A few days ago I exchanged a series of interesting e-mails with the mighty Gargaj from Conspiracy, and others. He asked me about my experience developing Android apps and what it was like with free vs paid apps, etc.

It seems some of his friends in Hungary (where he lives) are considering starting with Android development, but are unable to accept payments due to the usual Google-Checkout-is-not-available-in-your-country-yet issue, so their only solution for the time being is to use in-app ads (excluding alternative, non-Google run markets, I guess).

This prompted me to re-consider my current approach to apps. Until now I had only released either free apps with no ads (but which were also a little silly/experimental) and paid apps without its free/ad-supported counterpart.

Also, people said that in order to earn nauseating amounts of money and thus get indecently rich with Android I had to provide a free/ad-supported version of my paid apps--something that I refused to do because the ads just didn't look good in those apps, and the apps were cheap enough that not buying them was a miserable excuse (in every sense of the word).

However, and back to Hungary and other countries without Google Checkout---at the same time they cannot sell paid apps, they cannot buy them either. So you've got a sizeable chunk of the market who simply cannot access your apps, even if they wanted to (for reference, the list of countries where you can sell apps is here).

So since I had an application "in the works" that might work with ads in it, I decided to run a little experiment with it: I would release two versions of the app, one free (with ads) and another one paid (without ads, obviously). And let's see what happens!

The application is GPS Capture, and I already wrote about it a few months ago. I programmed this app because I needed some sample location data, and My Tracks wasn't good enough for my requirements, which actually included getting bad data. So GPS Capture does all that I need --and nothing else. It might be useful for programmers and also for GPS/location freaks. The sort of people who know of the existance of this stackexchange subdomain.

This experiment/miniproject has also allowed me to learn about Library projects in Android, which I hadn't used yet. This enables me to have a library with the core functionality, and then two projects which depend on that library (the Free and Pro applications respectively), without having to do symbolic links at filesystem level, performing git/svn voodoo and etc.

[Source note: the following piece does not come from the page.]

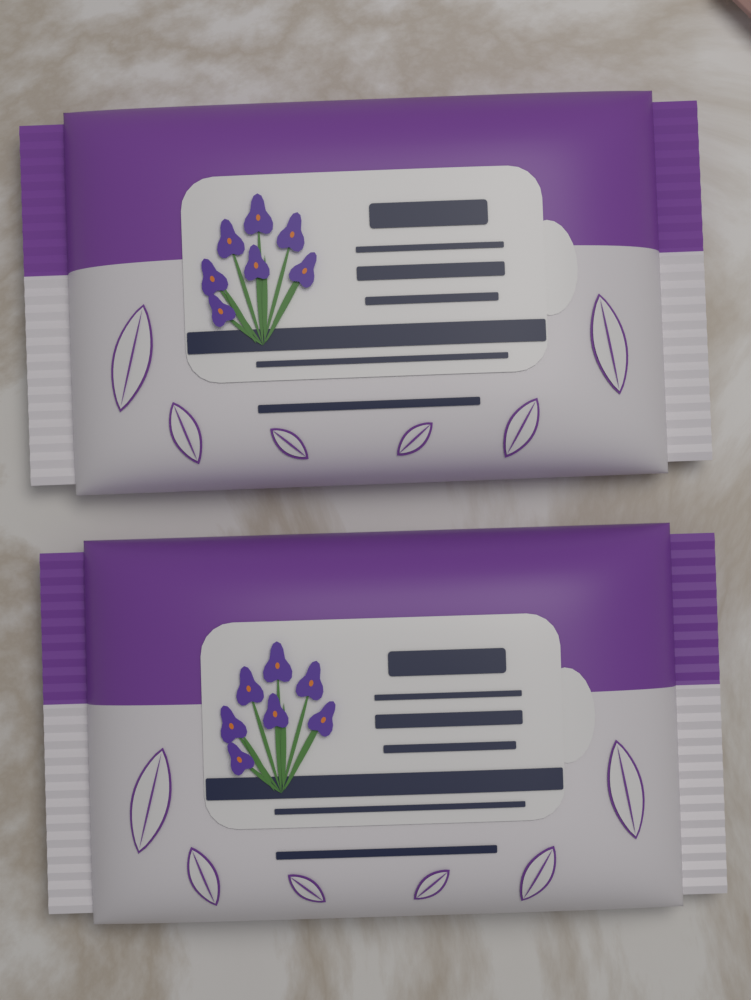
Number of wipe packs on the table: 2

I had switched back to Eclipse because I thought the latest version of Eclipse+ADT would be awesome and furthermore IntelliJ wouldn't work with Library Projects but turns out I was wrong. And I am so going back to IntelliJ; Eclipse is still such an embarrassingly awful drunk mammoth that I don't even know where to start pointing at. So I won't. I'll direct you again to my app page and let the strange ways of fate and randomness decide what is in store for my apps, so to say.